Start of DATA

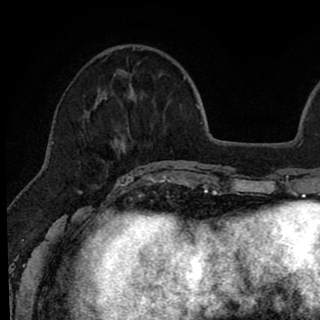
Breast MRI (dynamic contrast-enhanced), one axial slice; slice 24 of 90 in the series (ordered by position); cropped to one breast; dynamic contrast-enhanced series, time point 2 of 8 at this slice position (early post-contrast); 1.5 T; TE 2.6 ms, TR 6.1 ms; 2 mm slice thickness; 320 × 320 image matrix, field of view 200 × 200 mm. Female patient.
Outlined on this slice (semi-automatically segmented with operator editing):
- enhancing-tissue mask used for the functional tumour volume (all voxels passing the contrast-enhancement thresholds inside the analysis volume; usually the tumour): box from (x=84, y=48) to (x=146, y=179) px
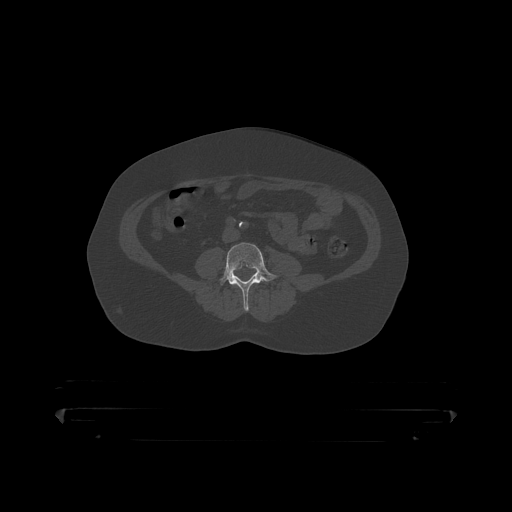
CT including the spine, one axial slice; slice 65 of 390 in the series (ordered by position); 120 kVp; bone window (W 1800 / L 400 HU); 1.25 mm slice thickness; 512 × 512 image matrix. Patient: male, 60 years. Case-level facts recorded for this patient, not image findings: primary cancer: prostate.
Structures marked on this image (semi-automatically segmented with operator editing):
- L3 vertebra: bounding box [x1, y1, x2, y2] px = [232, 284, 259, 289]
- L4 vertebra: [218, 243, 280, 311]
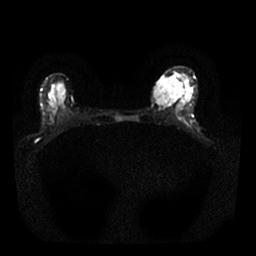
Breast MRI, one axial slice. Slice 13 of 25 in the series (ordered by position). Diffusion-weighted series; image 2 of 4 stored at this slice position (different b-values; order by instance number). 1.5 T. 4 mm slice thickness. 256 × 256 image matrix, field of view 310 × 310 mm. Female patient.
Outlined on this slice (manually delineated by an expert):
- tumour on diffusion-weighted imaging: bounding box <154,77,181,106> (left, top, right, bottom; pixels)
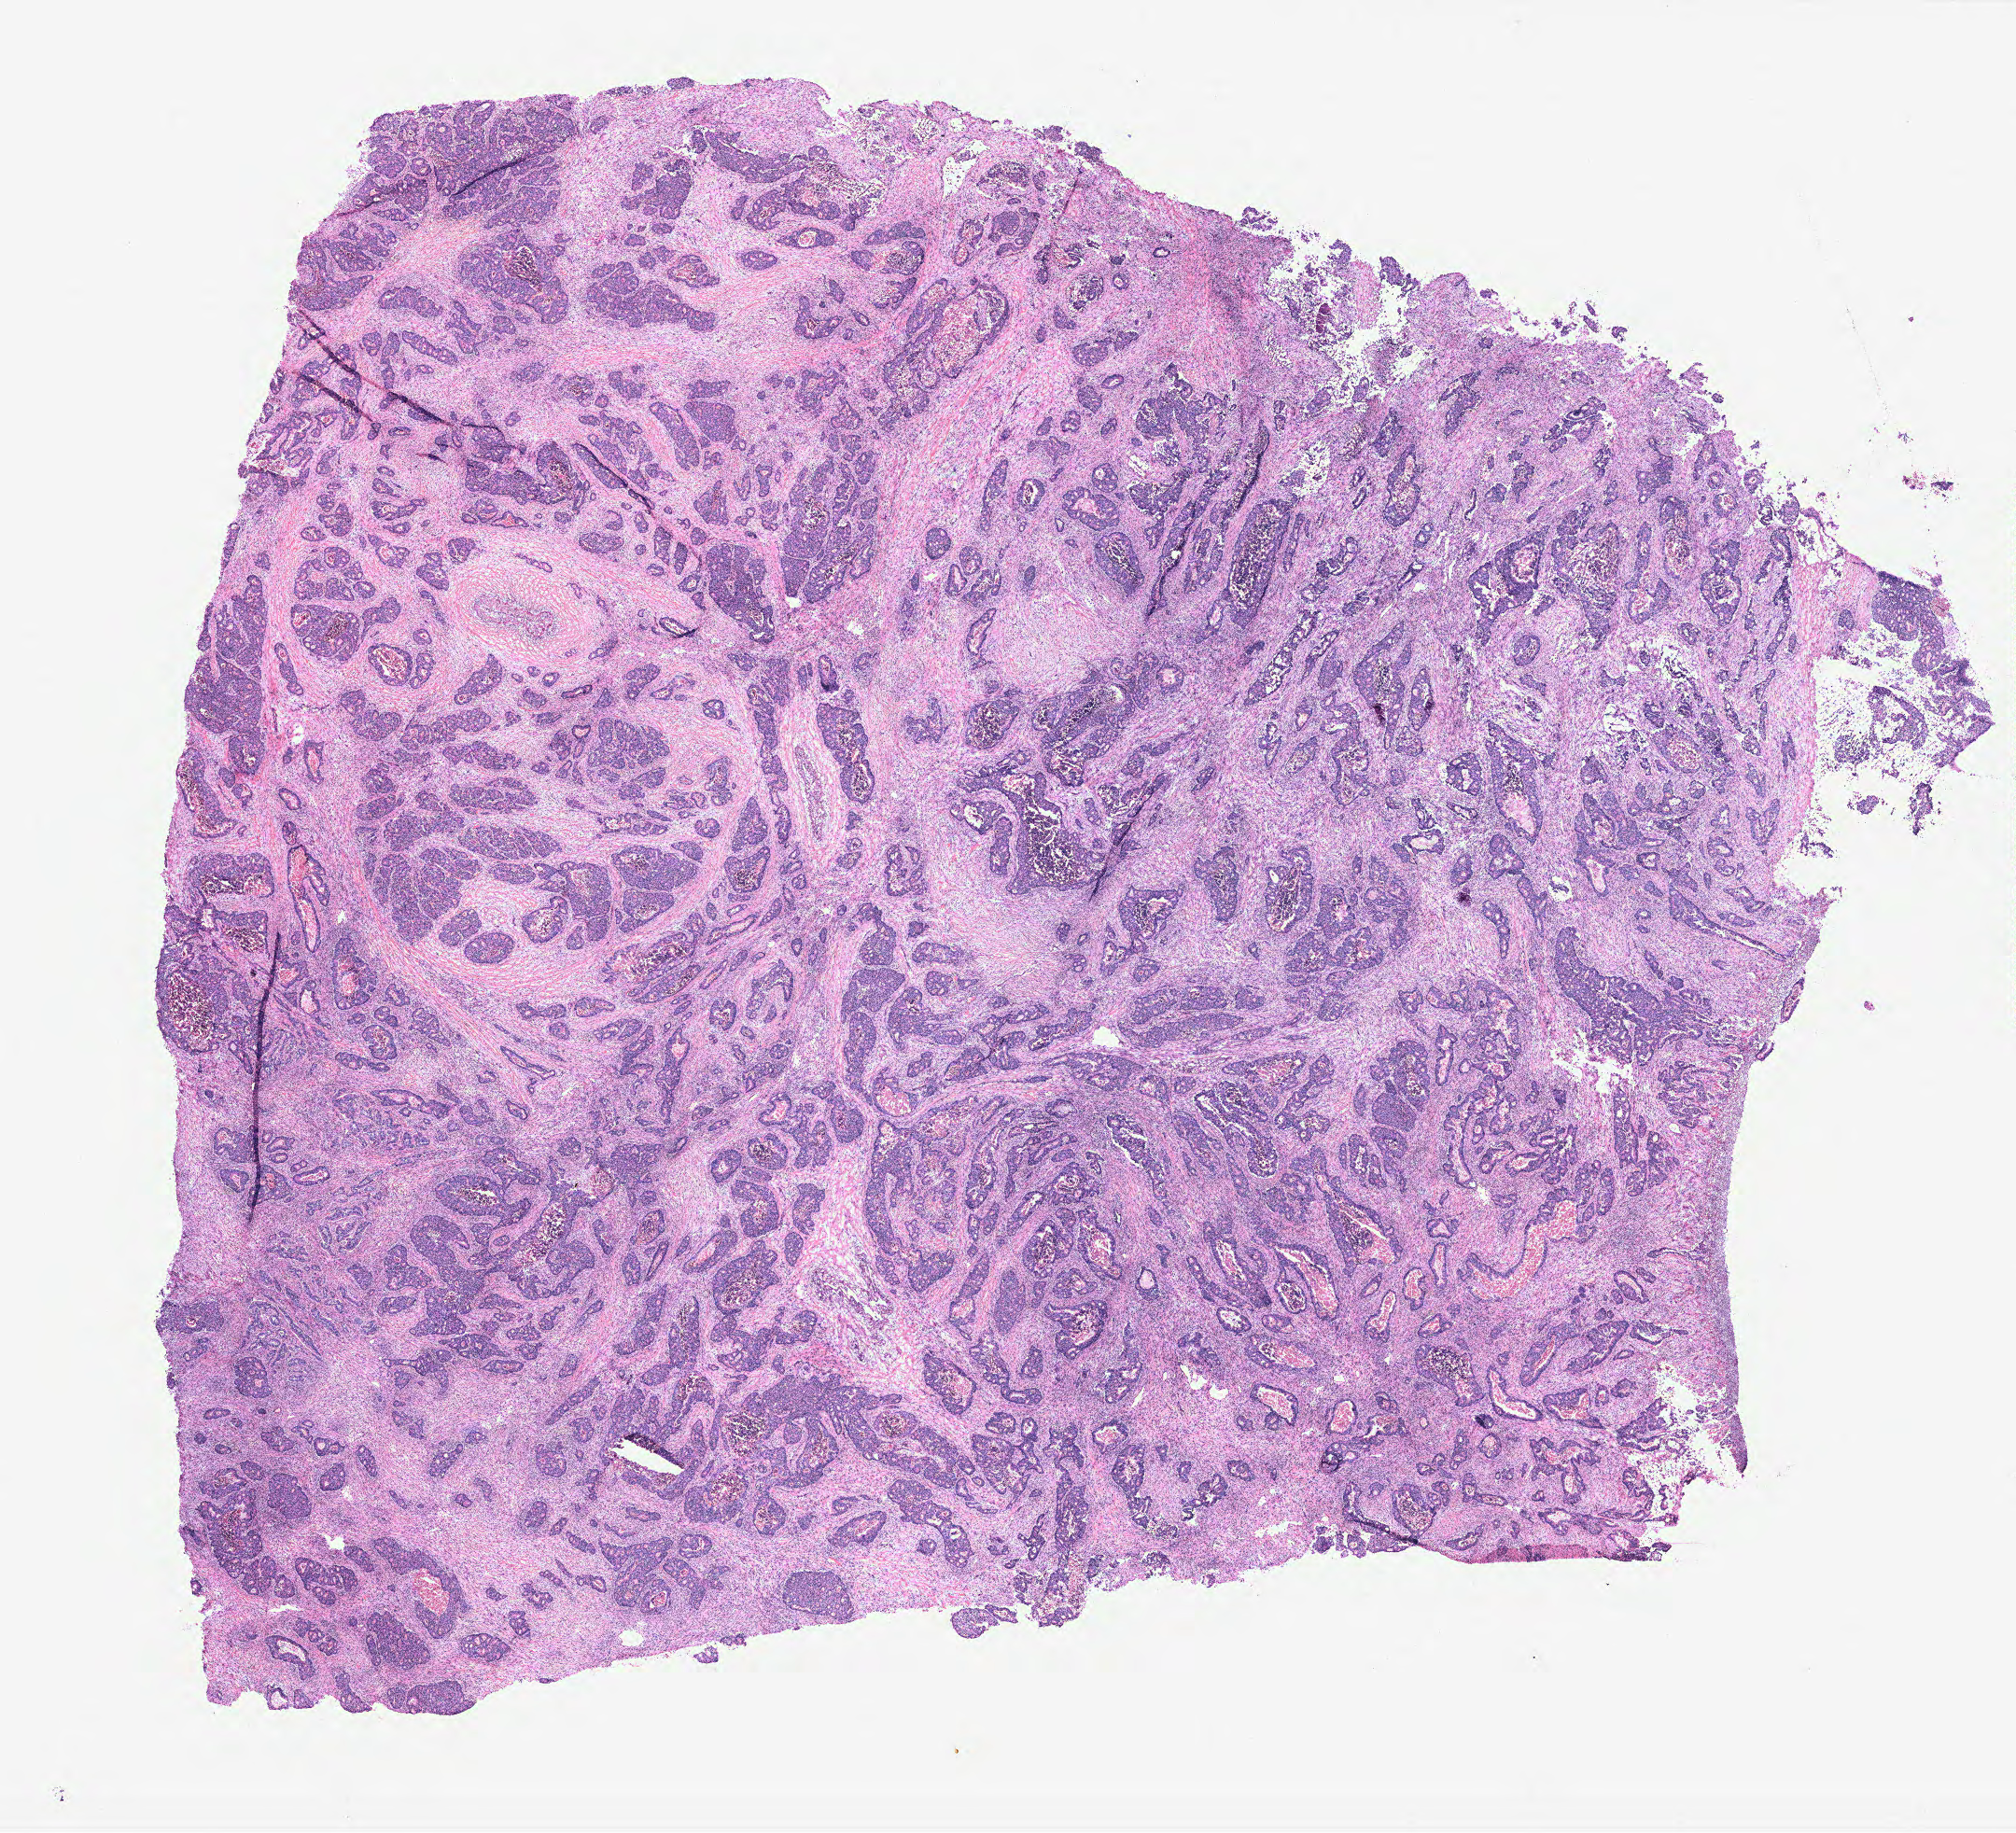
Digitized H&E tissue section (whole slide) — whole scanned area (about 17.3 x 15.7 mm, from a 40x scan) shown as a low-resolution overview; colon, normal (non-tumour) tissue. 64-year-old female patient.
- this section: normal (non-tumour) tissue from the same patient
- patient diagnosis: Adenocarcinoma, NOS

End of DATA

▶ _YOUR TASK_:
Find how many lines in the entries above have the string "editing" and report only that number.

▶ _WRITTEN SOLUTION_:
2